*** Opening Extracted material ***

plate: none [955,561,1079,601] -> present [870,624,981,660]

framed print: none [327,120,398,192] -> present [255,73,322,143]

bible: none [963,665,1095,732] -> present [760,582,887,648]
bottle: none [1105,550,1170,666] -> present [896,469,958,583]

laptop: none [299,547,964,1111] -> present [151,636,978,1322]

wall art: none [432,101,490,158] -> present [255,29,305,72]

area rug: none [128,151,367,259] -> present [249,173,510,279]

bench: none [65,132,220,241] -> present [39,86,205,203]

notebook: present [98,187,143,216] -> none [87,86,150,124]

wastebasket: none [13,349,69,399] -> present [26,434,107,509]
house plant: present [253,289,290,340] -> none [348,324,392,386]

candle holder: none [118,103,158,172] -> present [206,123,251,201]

*** Closing Extracted material ***

• Your objective: Return the listing above in full, character for character.

• Completed exercise:
plate: none [955,561,1079,601] -> present [870,624,981,660]

framed print: none [327,120,398,192] -> present [255,73,322,143]

bible: none [963,665,1095,732] -> present [760,582,887,648]
bottle: none [1105,550,1170,666] -> present [896,469,958,583]

laptop: none [299,547,964,1111] -> present [151,636,978,1322]

wall art: none [432,101,490,158] -> present [255,29,305,72]

area rug: none [128,151,367,259] -> present [249,173,510,279]

bench: none [65,132,220,241] -> present [39,86,205,203]

notebook: present [98,187,143,216] -> none [87,86,150,124]

wastebasket: none [13,349,69,399] -> present [26,434,107,509]
house plant: present [253,289,290,340] -> none [348,324,392,386]

candle holder: none [118,103,158,172] -> present [206,123,251,201]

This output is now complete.